Instructions for the task -
Repeat the listing below in full, exactly as it stands.

Information shown -
--------------------

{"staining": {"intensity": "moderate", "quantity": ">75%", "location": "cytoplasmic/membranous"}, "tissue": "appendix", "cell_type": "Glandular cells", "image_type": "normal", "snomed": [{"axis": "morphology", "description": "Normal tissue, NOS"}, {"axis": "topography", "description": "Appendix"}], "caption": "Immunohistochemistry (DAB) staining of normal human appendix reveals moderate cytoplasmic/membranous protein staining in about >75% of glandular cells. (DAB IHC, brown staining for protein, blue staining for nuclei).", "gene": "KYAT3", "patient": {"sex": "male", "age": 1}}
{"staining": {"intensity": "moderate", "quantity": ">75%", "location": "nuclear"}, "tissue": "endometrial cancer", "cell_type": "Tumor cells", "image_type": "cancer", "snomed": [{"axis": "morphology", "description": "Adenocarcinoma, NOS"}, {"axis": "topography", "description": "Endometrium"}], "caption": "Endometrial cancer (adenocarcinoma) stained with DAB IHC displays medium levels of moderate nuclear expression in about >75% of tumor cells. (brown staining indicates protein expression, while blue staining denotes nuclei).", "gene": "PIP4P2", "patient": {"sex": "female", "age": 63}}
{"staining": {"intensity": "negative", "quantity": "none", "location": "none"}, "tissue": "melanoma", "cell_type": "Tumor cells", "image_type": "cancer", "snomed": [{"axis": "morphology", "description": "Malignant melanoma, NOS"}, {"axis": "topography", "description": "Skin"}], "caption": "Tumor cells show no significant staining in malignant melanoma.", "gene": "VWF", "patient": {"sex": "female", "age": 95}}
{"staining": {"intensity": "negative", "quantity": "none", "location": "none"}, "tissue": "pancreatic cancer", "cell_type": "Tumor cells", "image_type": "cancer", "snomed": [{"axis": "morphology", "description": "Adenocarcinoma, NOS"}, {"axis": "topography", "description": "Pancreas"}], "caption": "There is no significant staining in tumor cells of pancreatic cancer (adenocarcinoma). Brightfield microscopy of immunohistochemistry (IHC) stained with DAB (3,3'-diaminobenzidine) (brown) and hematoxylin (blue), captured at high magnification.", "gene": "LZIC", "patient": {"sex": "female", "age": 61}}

--------------------

Exercise answer -
{"staining": {"intensity": "moderate", "quantity": ">75%", "location": "cytoplasmic/membranous"}, "tissue": "appendix", "cell_type": "Glandular cells", "image_type": "normal", "snomed": [{"axis": "morphology", "description": "Normal tissue, NOS"}, {"axis": "topography", "description": "Appendix"}], "caption": "Immunohistochemistry (DAB) staining of normal human appendix reveals moderate cytoplasmic/membranous protein staining in about >75% of glandular cells. (DAB IHC, brown staining for protein, blue staining for nuclei).", "gene": "KYAT3", "patient": {"sex": "male", "age": 1}}
{"staining": {"intensity": "moderate", "quantity": ">75%", "location": "nuclear"}, "tissue": "endometrial cancer", "cell_type": "Tumor cells", "image_type": "cancer", "snomed": [{"axis": "morphology", "description": "Adenocarcinoma, NOS"}, {"axis": "topography", "description": "Endometrium"}], "caption": "Endometrial cancer (adenocarcinoma) stained with DAB IHC displays medium levels of moderate nuclear expression in about >75% of tumor cells. (brown staining indicates protein expression, while blue staining denotes nuclei).", "gene": "PIP4P2", "patient": {"sex": "female", "age": 63}}
{"staining": {"intensity": "negative", "quantity": "none", "location": "none"}, "tissue": "melanoma", "cell_type": "Tumor cells", "image_type": "cancer", "snomed": [{"axis": "morphology", "description": "Malignant melanoma, NOS"}, {"axis": "topography", "description": "Skin"}], "caption": "Tumor cells show no significant staining in malignant melanoma.", "gene": "VWF", "patient": {"sex": "female", "age": 95}}
{"staining": {"intensity": "negative", "quantity": "none", "location": "none"}, "tissue": "pancreatic cancer", "cell_type": "Tumor cells", "image_type": "cancer", "snomed": [{"axis": "morphology", "description": "Adenocarcinoma, NOS"}, {"axis": "topography", "description": "Pancreas"}], "caption": "There is no significant staining in tumor cells of pancreatic cancer (adenocarcinoma). Brightfield microscopy of immunohistochemistry (IHC) stained with DAB (3,3'-diaminobenzidine) (brown) and hematoxylin (blue), captured at high magnification.", "gene": "LZIC", "patient": {"sex": "female", "age": 61}}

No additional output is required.